▶ **Page images and the text pulled from them**:
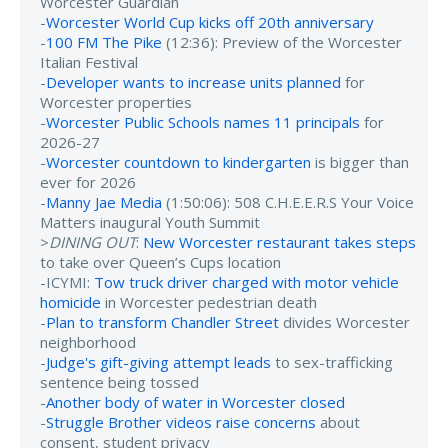
Worcester Guardian
-
Worcester World Cup kicks off 20th anniversary
-
100 FM The Pike
(12:36): Preview of the Worcester
Italian Festival
-
Developer wants to increase units planned
for
Worcester properties
-
Worcester Public Schools names 11 principals
for
2026-27
-
Worcester countdown to kindergarten
is bigger than
ever for 2026
-
Manny Jae Media
(1:50:06): 508 C.H.E.E.R.S Your Voice
Matters inaugural Youth Summit
>
DINING OUT
:
New Worcester restaurant takes steps
to take over Queen’s Cups location
-ICYMI:
Tow truck driver charged with motor vehicle
homicide
in Worcester pedestrian death
-
Plan to transform Chandler Street
divides Worcester
neighborhood
-
Judge's gift-giving attempt leads
to sex-trafficking
sentence being tossed
-
Another body of water in Worcester closed
-
Struggle Brother videos raise concerns
about
consent, student privacy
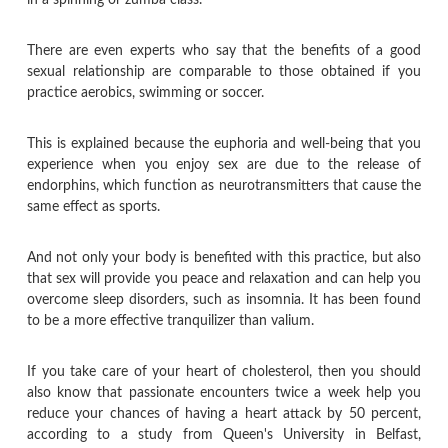
There are even experts who say that the benefits of a good
sexual relationship are comparable to those obtained if you
practice aerobics, swimming or soccer.
This is explained because the euphoria and well-being that you
experience when you enjoy sex are due to the release of
endorphins, which function as neurotransmitters that cause the
same effect as sports.
And not only your body is benefited with this practice, but also
that sex will provide you peace and relaxation and can help you
overcome sleep disorders, such as insomnia. It has been found
to be a more effective tranquilizer than valium.
If you take care of your heart of cholesterol, then you should
also know that passionate encounters twice a week help you
reduce your chances of having a heart attack by 50 percent,
according to a study from Queen's University in Belfast,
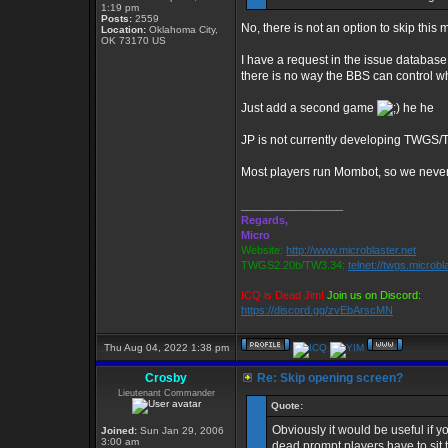
1:19 pm
Posts:
2559
No, there is not an option to skip this 
Location:
Oklahoma City,
OK 73170 US
I have a request in the issue database
there is no way the BBS can control w
Just add a second game
he he
JP is not currently developing TWGS/TW2
Most players run Mombot, so we neve
_________________
Regards,
Micro
Website:
http://www.microblaster.net
TWGS2.20b/TW3.34:
telnet://twgs.microbl
ICQ is Dead Jim!
Join us on Discord:
https://discord.gg/zvEbArscMN
Thu Aug 04, 2022 1:38 pm
Crosby
Re: Skip opening screen?
Lieutenant Commander
Quote:
Obviously it would be useful if y
Joined:
Sun Jan 29, 2006
3:00 am
dead prompt players have to sit 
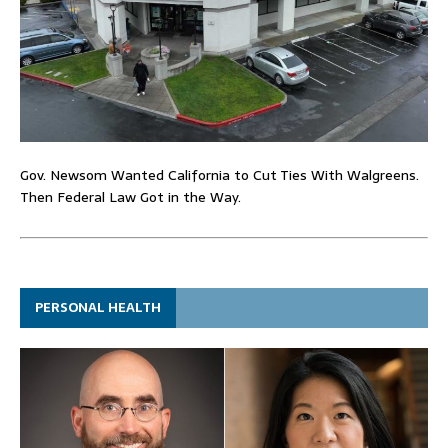
Gov. Newsom Wanted California to Cut Ties With Walgreens.
Then Federal Law Got in the Way.
PERSONAL HEALTH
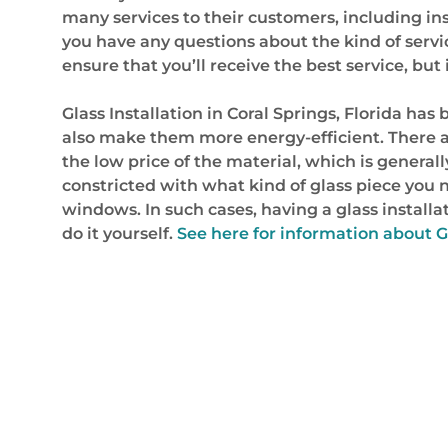
many services to their customers, including inst
you have any questions about the kind of servic
ensure that you’ll receive the best service, but
Glass Installation in Coral Springs, Florida
also make them more energy-efficient. There a
the low price of the material, which is generally
constricted with what kind of glass piece you ne
windows. In such cases, having a glass installa
do it yourself.
See here for information about G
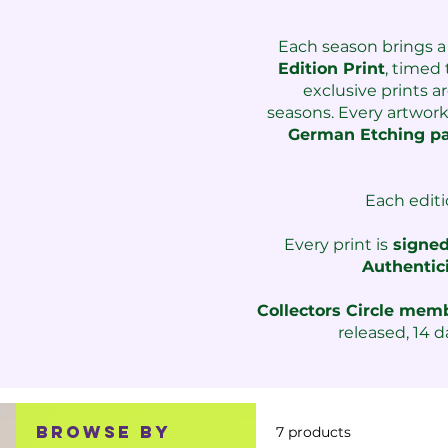
Each season brings a
Edition Print
, t
imed t
exclusive prints a
seasons.
Every artwor
German Etching p
Each editi
Every print is
signed
Authentic
Collectors Circle me
released, 14 d
Browse by
7 products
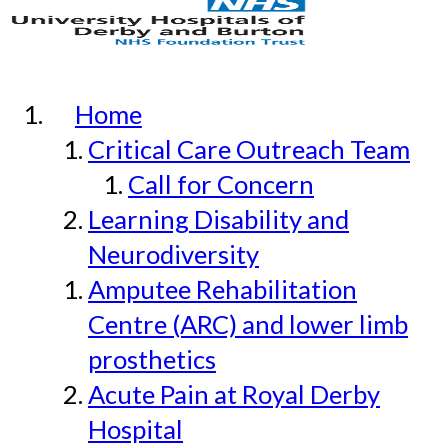
Home
Critical Care Outreach Team
Call for Concern
Learning Disability and
Neurodiversity
Amputee Rehabilitation
Centre (ARC) and lower limb
prosthetics
Acute Pain at Royal Derby
Hospital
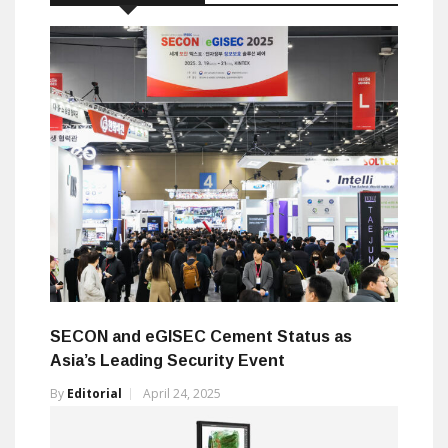
SECON and eGISEC Cement Status as
Asia’s Leading Security Event
By
Editorial
April 24, 2025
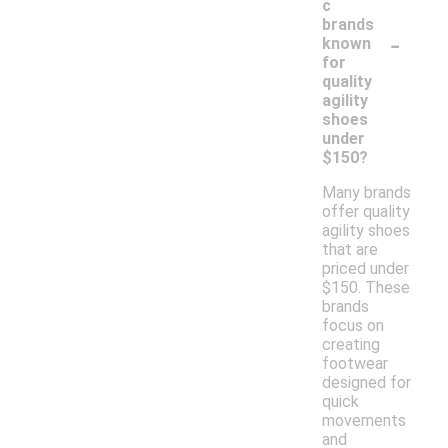
c
brands
-
known
for
quality
agility
shoes
under
$150?
Many brands
offer quality
agility shoes
that are
priced under
$150. These
brands
focus on
creating
footwear
designed for
quick
movements
and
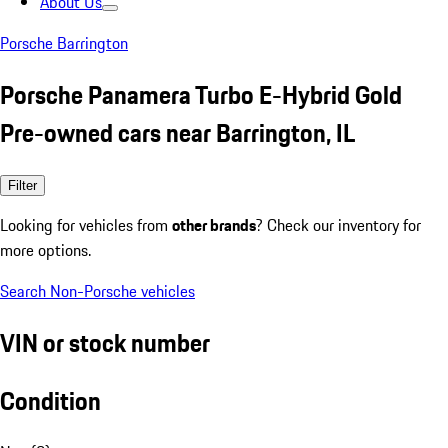
About Us
Porsche Barrington
Porsche Panamera Turbo E-Hybrid Gold
Pre-owned cars near Barrington, IL
Filter
Looking for vehicles from
other brands
? Check our inventory for
more options.
Search Non-Porsche vehicles
VIN or stock number
Condition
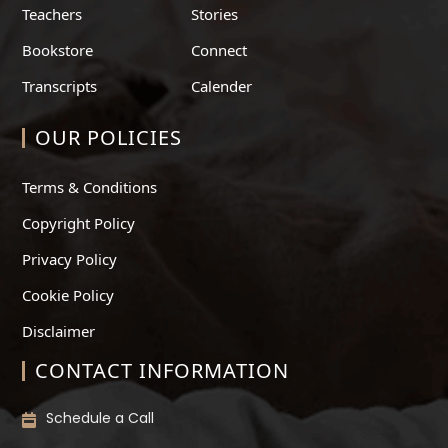
Teachers
Stories
Bookstore
Connect
Transcripts
Calender
OUR POLICIES
Terms & Conditions
Copyright Policy
Privacy Policy
Cookie Policy
Disclaimer
CONTACT INFORMATION
Schedule a Call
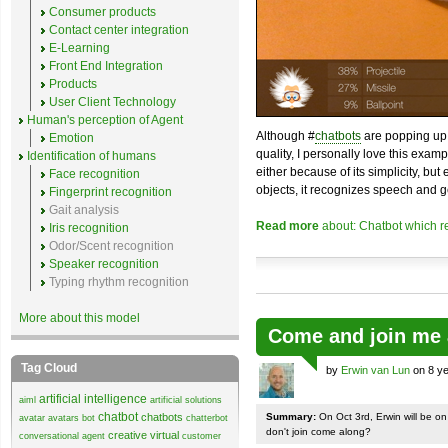
Consumer products
Contact center integration
E-Learning
Front End Integration
Products
User Client Technology
Human's perception of Agent
Although #
chatbots
are popping up 
Emotion
quality, I personally love this exam
Identification of humans
either because of its simplicity, but
Face recognition
objects, it recognizes speech and g
Fingerprint recognition
Gait analysis
Read more
about: Chatbot which r
Iris recognition
Odor/Scent recognition
Speaker recognition
Typing rhythm recognition
More about this model
Come and join me 
Tag Cloud
by
Erwin van Lun
on 8 ye
artificial intelligence
aiml
artificial solutions
chatbot
chatbots
Summary:
On Oct 3rd, Erwin will be o
avatar
avatars
bot
chatterbot
don't join come along?
creative virtual
conversational agent
customer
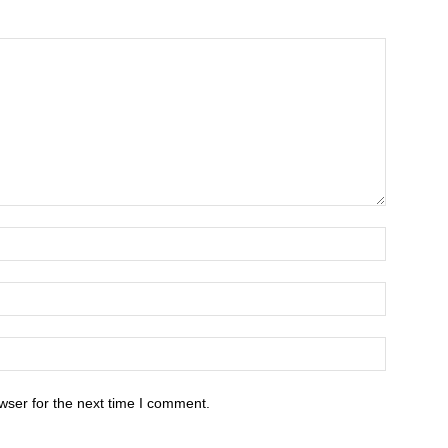
wser for the next time I comment.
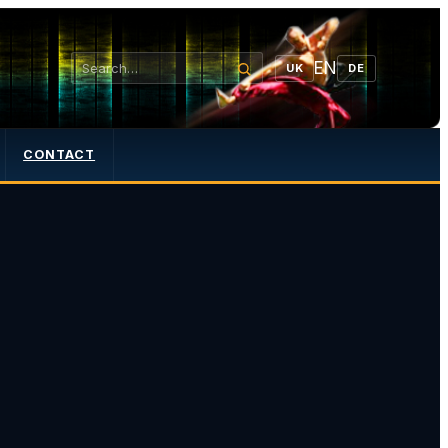
EN
UK
DE
CONTACT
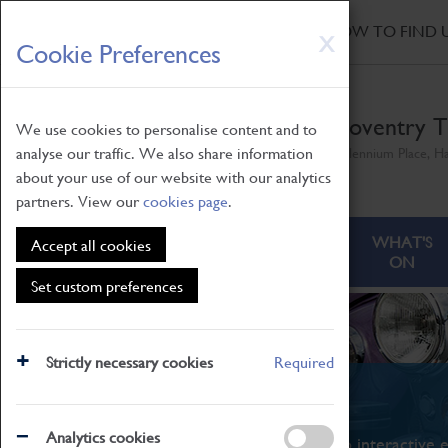
HOME
|
NEWS
|
HOW TO FIND 
Skip
X
Cookie Preferences
to
main
content
Coventry T
We use cookies to personalise content and to
analyse our traffic. We also share information
Millennium Place, H
about your use of our website with our analytics
partners. View our
cookies page
.
ABOUT
VISITING
WHAT'S
Accept all cookies
ON
Set custom preferences
Strictly necessary cookies
Required
What's On
Analytics cookies
From family STEAM learning to interactive e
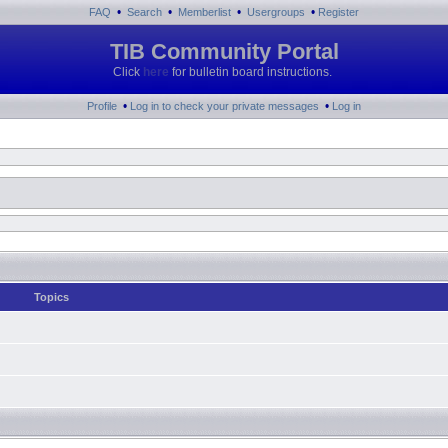
•
•
•
•
FAQ
Search
Memberlist
Usergroups
Register
TIB Community Portal
Click
here
for bulletin board instructions.
•
•
Profile
Log in to check your private messages
Log in
Topics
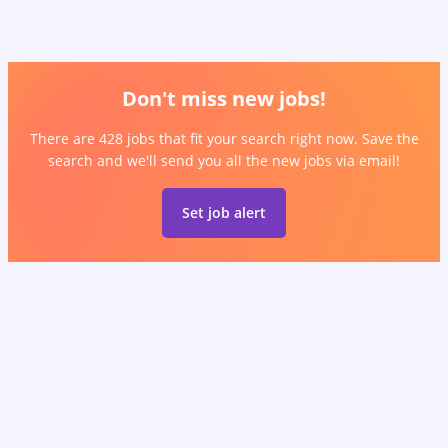
Don't miss new jobs!
There are 428 jobs that fit your search right now. Save the
search and we'll send you all the new jobs via email!
Set job alert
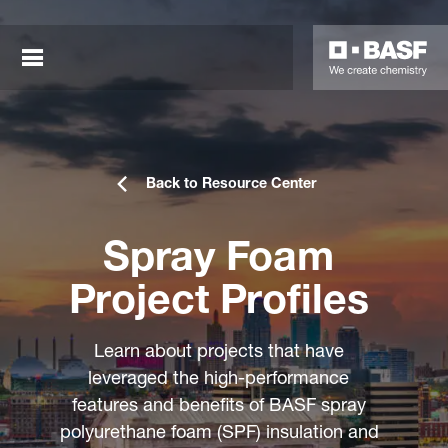
Back to Resource Center
Spray Foam
Project Profiles
sted links
Learn about projects that have
sted links
leveraged the high-performance
features and benefits of BASF spray
sted links
polyurethane foam (SPF) insulation and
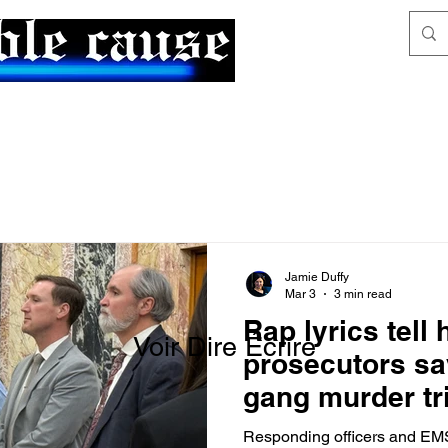
News & Articles
The Generalist
Jamie Duffy
Mar 3
3 min read
Rap lyrics tell
Voir Dire Écrire
prosecutors sa
gang murder tr
victim
Responding officers and EMS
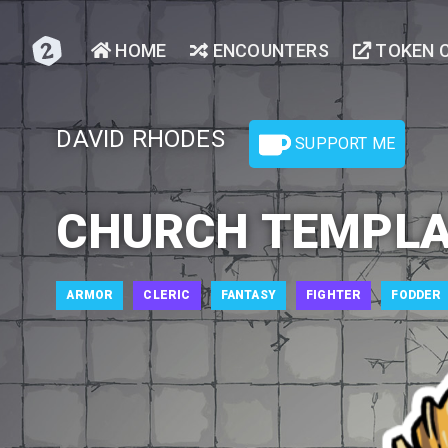
HOME
ENCOUNTERS
TOKEN 
DAVID RHODES
SUPPORT ME
CHURCH TEMPL
ARMOR
CLERIC
FANTASY
FIGHTER
FODDER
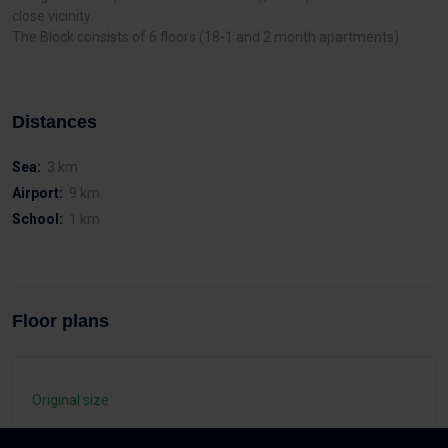
close vicinity.
The Block consists of 6 floors (18-1 and 2 month apartments)
Distances
Sea:
3 km
Airport:
9 km
School:
1 km
Floor plans
Original size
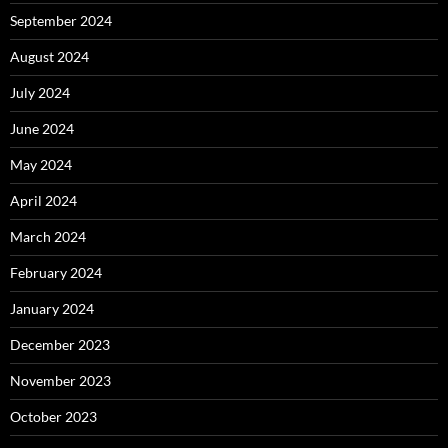
September 2024
August 2024
July 2024
June 2024
May 2024
April 2024
March 2024
February 2024
January 2024
December 2023
November 2023
October 2023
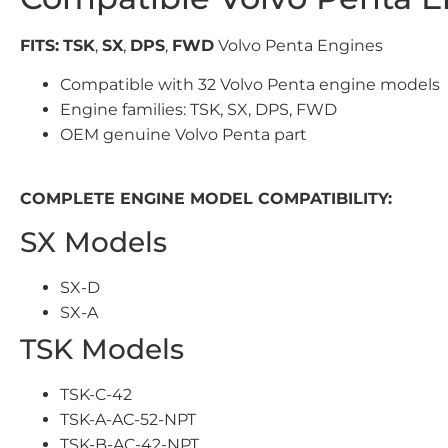
FITS:
TSK
,
SX
,
DPS
,
FWD
Volvo Penta Engines
Compatible with 32 Volvo Penta engine models
Engine families: TSK, SX, DPS, FWD
OEM genuine Volvo Penta part
COMPLETE ENGINE MODEL COMPATIBILITY:
SX Models
SX-D
SX-A
TSK Models
TSK-C-42
TSK-A-AC-52-NPT
TSK-B-AC-42-NPT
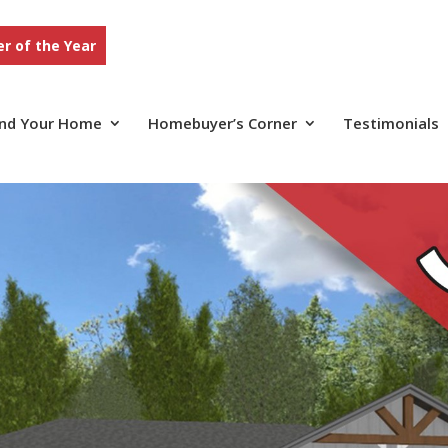
r of the Year
ind Your Home
Homebuyer’s Corner
Testimonials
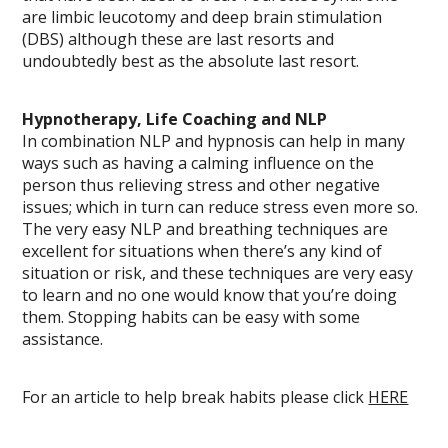
are limbic leucotomy and deep brain stimulation
(DBS) although these are last resorts and
undoubtedly best as the absolute last resort.
Hypnotherapy, Life Coaching and NLP
In combination NLP and hypnosis can help in many
ways such as having a calming influence on the
person thus relieving stress and other negative
issues; which in turn can reduce stress even more so.
The very easy NLP and breathing techniques are
excellent for situations when there’s any kind of
situation or risk, and these techniques are very easy
to learn and no one would know that you’re doing
them. Stopping habits can be easy with some
assistance.
For an article to help break habits please click
HERE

▶ **Work task**: Lay out the lines from the start through the one containing "consent, student privacy" as a Markdown table with the columns Row and Line, numbering each row and skipping any blank lines. Keep the pictures out of the table.

▶ **Task output**:
| Row | Line |
|---|---|
| 1 | Worcester Guardian |
| 2 | - |
| 3 | Worcester World Cup kicks off 20th anniversary |
| 4 | - |
| 5 | 100 FM The Pike |
| 6 | (12:36): Preview of the Worcester |
| 7 | Italian Festival |
| 8 | - |
| 9 | Developer wants to increase units planned |
| 10 | for |
| 11 | Worcester properties |
| 12 | - |
| 13 | Worcester Public Schools names 11 principals |
| 14 | for |
| 15 | 2026-27 |
| 16 | - |
| 17 | Worcester countdown to kindergarten |
| 18 | is bigger than |
| 19 | ever for 2026 |
| 20 | - |
| 21 | Manny Jae Media |
| 22 | (1:50:06): 508 C.H.E.E.R.S Your Voice |
| 23 | Matters inaugural Youth Summit |
| 24 | > |
| 25 | DINING OUT |
| 26 | : |
| 27 | New Worcester restaurant takes steps |
| 28 | to take over Queen’s Cups location |
| 29 | -ICYMI: |
| 30 | Tow truck driver charged with motor vehicle |
| 31 | homicide |
| 32 | in Worcester pedestrian death |
| 33 | - |
| 34 | Plan to transform Chandler Street |
| 35 | divides Worcester |
| 36 | neighborhood |
| 37 | - |
| 38 | Judge's gift-giving attempt leads |
| 39 | to sex-trafficking |
| 40 | sentence being tossed |
| 41 | - |
| 42 | Another body of water in Worcester closed |
| 43 | - |
| 44 | Struggle Brother videos raise concerns |
| 45 | about |
| 46 | consent, student privacy |